CiMRAG: Cim-Aware Domain-Adaptive and Noise-Resilient Retrieval-Augmented Generation for Edge-Based LLMs
This work addresses the challenge of enabling personalized virtual assistants on edge devices in dynamic, multi-domain scenarios like travel and medicine, though it is incremental in improving existing RAG methods for specific hardware constraints.
The paper tackles the problem of deploying Retrieval-Augmented Generation (RAG) on edge devices with Computing-in-Memory (CiM) architectures, which face efficiency and noise issues, by proposing a noise-resilient and domain-adaptive framework that improves retrieval accuracy in noisy edge environments, as demonstrated through experiments on personalization benchmarks.

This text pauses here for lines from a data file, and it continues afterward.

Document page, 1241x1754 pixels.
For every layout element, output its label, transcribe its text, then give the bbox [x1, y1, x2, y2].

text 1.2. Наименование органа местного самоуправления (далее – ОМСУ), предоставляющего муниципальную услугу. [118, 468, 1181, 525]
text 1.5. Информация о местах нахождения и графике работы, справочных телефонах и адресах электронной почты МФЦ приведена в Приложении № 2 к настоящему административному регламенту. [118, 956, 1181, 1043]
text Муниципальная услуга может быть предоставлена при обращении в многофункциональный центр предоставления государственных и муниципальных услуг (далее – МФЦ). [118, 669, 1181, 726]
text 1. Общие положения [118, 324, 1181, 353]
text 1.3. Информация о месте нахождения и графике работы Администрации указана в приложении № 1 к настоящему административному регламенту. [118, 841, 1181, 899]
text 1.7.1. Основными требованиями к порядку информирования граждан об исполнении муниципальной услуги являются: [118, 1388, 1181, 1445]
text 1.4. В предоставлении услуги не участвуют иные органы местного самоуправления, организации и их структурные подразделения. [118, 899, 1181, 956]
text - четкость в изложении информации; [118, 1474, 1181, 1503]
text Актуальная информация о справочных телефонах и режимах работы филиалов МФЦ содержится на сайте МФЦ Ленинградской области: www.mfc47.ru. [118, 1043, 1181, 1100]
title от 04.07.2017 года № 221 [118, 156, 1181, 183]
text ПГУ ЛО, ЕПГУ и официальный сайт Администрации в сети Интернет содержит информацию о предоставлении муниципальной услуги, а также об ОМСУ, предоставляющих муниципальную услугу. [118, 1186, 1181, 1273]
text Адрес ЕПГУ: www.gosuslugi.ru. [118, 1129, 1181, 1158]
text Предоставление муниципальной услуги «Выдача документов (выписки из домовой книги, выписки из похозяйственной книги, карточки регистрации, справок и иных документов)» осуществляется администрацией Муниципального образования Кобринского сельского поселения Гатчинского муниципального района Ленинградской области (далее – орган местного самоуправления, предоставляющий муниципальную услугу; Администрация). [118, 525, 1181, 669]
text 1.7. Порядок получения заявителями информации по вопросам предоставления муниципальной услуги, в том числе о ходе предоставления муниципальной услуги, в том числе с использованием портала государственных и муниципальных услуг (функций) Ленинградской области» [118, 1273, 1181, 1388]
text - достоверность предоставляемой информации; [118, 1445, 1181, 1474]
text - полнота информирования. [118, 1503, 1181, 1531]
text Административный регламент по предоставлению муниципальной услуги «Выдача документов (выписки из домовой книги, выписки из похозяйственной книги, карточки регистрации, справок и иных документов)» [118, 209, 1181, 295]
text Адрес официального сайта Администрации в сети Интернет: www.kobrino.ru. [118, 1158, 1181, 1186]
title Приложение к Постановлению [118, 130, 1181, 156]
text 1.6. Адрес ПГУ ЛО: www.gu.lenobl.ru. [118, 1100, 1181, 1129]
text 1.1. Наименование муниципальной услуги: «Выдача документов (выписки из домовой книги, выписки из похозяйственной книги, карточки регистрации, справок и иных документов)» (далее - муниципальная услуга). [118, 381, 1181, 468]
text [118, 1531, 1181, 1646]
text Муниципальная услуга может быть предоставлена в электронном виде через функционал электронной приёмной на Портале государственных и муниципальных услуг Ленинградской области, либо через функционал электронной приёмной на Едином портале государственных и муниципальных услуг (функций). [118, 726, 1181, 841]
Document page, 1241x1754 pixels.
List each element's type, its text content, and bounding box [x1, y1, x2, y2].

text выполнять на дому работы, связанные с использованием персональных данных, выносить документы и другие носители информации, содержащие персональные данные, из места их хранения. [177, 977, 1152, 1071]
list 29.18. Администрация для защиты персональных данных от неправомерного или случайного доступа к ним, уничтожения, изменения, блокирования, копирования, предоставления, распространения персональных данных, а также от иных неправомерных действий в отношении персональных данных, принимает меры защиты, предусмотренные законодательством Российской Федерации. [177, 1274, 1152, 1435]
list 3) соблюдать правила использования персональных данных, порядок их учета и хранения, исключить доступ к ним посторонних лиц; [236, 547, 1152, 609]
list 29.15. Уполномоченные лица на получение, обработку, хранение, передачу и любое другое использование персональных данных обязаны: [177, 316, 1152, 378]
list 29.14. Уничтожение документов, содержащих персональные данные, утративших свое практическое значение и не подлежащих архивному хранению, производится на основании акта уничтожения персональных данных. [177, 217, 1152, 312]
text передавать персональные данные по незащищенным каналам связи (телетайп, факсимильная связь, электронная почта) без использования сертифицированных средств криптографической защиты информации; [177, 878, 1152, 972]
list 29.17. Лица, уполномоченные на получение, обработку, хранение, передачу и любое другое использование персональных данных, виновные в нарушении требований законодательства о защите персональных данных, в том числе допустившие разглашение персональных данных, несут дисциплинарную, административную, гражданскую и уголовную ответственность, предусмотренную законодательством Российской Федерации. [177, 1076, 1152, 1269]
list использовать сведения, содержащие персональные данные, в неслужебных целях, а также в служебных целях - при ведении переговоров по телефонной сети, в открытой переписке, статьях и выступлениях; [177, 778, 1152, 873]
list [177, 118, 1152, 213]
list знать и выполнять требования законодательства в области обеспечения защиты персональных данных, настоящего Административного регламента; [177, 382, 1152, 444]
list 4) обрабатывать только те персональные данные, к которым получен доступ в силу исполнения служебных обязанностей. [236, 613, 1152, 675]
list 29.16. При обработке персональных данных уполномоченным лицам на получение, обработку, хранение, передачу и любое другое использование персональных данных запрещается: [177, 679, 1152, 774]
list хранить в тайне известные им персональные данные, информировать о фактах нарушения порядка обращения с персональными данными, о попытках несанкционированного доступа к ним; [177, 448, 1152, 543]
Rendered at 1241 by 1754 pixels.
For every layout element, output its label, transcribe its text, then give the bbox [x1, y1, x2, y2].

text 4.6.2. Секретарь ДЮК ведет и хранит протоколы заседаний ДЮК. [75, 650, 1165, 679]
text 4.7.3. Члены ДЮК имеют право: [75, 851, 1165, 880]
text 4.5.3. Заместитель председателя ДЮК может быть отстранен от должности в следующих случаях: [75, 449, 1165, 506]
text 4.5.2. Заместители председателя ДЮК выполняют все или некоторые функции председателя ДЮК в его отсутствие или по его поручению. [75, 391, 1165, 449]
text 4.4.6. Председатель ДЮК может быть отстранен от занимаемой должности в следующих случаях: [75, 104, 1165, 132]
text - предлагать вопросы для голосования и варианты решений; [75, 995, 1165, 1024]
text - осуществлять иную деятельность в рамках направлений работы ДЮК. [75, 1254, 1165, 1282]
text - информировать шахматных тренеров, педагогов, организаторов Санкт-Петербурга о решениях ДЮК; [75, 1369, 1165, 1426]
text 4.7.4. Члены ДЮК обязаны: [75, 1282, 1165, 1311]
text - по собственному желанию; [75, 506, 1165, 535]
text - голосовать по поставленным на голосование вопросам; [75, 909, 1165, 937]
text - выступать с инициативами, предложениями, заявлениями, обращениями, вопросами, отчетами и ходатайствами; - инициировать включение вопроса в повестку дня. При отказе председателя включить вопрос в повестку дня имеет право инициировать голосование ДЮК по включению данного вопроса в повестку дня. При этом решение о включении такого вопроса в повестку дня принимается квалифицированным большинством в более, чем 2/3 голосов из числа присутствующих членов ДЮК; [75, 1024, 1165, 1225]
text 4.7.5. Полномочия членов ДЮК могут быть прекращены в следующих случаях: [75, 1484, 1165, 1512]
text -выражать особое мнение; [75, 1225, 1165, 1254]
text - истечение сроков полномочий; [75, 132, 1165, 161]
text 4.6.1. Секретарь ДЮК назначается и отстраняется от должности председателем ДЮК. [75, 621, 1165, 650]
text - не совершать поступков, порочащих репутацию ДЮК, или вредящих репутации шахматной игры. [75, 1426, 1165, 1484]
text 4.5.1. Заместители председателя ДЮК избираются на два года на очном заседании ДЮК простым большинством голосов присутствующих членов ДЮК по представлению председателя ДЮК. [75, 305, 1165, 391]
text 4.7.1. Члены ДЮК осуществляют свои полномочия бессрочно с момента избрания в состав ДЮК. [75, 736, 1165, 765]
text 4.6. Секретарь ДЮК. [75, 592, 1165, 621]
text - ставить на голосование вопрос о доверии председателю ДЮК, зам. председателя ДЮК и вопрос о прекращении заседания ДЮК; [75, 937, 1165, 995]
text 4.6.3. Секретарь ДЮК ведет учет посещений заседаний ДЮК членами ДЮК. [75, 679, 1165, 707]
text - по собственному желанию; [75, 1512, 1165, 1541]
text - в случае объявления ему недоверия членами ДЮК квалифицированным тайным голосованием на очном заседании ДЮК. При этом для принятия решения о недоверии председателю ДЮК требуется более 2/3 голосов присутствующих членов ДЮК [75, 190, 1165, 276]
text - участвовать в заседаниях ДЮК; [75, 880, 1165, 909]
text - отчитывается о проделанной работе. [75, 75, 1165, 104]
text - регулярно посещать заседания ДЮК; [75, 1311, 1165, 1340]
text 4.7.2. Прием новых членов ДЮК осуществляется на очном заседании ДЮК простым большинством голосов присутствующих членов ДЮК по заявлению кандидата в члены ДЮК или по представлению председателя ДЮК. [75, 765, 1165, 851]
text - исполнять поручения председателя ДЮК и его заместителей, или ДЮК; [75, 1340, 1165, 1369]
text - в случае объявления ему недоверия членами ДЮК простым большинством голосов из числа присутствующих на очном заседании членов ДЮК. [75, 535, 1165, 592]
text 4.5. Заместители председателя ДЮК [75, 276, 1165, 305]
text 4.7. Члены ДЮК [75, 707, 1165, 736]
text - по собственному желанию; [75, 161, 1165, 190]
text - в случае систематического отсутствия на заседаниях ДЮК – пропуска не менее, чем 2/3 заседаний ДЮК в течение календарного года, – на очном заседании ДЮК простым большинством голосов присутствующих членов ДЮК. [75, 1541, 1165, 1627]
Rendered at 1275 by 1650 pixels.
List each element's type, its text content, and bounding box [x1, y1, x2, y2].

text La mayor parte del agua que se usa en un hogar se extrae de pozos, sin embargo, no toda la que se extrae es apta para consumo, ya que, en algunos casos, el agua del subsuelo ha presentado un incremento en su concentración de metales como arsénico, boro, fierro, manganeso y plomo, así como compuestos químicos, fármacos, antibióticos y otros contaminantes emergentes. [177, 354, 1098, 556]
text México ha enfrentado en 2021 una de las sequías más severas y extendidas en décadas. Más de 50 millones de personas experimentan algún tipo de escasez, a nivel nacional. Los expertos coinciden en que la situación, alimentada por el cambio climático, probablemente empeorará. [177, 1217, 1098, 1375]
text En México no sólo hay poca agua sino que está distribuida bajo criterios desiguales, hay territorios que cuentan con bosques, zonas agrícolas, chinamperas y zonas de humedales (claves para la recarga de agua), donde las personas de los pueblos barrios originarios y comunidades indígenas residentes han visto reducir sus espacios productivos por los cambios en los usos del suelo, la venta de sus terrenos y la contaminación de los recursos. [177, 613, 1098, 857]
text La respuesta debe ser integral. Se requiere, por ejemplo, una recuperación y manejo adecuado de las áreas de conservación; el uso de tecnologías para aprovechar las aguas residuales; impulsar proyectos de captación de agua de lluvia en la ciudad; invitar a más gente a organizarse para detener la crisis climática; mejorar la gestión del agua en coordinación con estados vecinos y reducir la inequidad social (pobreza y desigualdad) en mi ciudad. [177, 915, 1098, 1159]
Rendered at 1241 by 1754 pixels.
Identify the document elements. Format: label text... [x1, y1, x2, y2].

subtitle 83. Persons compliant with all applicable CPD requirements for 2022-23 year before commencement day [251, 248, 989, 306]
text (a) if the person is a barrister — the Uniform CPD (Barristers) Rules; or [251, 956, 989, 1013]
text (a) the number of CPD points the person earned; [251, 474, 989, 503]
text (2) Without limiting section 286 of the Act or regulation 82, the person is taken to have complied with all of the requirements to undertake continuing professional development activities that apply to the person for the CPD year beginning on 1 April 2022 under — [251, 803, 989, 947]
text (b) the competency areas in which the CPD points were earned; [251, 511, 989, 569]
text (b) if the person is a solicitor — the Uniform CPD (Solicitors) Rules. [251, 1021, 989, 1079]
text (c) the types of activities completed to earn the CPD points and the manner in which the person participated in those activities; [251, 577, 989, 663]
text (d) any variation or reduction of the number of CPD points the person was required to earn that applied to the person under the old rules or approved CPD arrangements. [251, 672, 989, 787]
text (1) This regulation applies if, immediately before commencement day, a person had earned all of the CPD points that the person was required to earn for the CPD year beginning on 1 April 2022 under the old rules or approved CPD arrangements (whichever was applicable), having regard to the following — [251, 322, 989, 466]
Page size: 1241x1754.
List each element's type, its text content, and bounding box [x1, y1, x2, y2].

Personalized virtual assistants powered by large language models (LLMs) on edge devices are attracting growing attention, with Retrieval-Augmented Generation (RAG) emerging as a key method for personalization by retrieving relevant profile data and generating tailored responses. However, deploying RAG on edge devices faces efficiency hurdles due to the rapid growth of profile data, such as user-LLM interactions and recent updates. While Computing-in-Memory (CiM) architectures mitigate this bottleneck by eliminating data movement between memory and processing units via in-situ operations, they are susceptible to environmental noise that can degrade retrieval precision. This poses a critical issue in dynamic, multi-domain edge-based scenarios (e.g., travel, medicine, and law) where both accuracy and adaptability are paramount. To address these challenges, we propose Task-Oriented Noise-resilient Embedding Learning (TONEL), a framework that improves noise robustness and domain adaptability for RAG in noisy edge environments. TONEL employs a noise-aware projection model to learn task-specific embeddings compatible with CiM hardware constraints, enabling accurate retrieval under noisy conditions. Extensive experiments conducted on personalization benchmarks demonstrate the effectiveness and practicality of our methods relative to strong baselines, especially in task-specific noisy scenarios.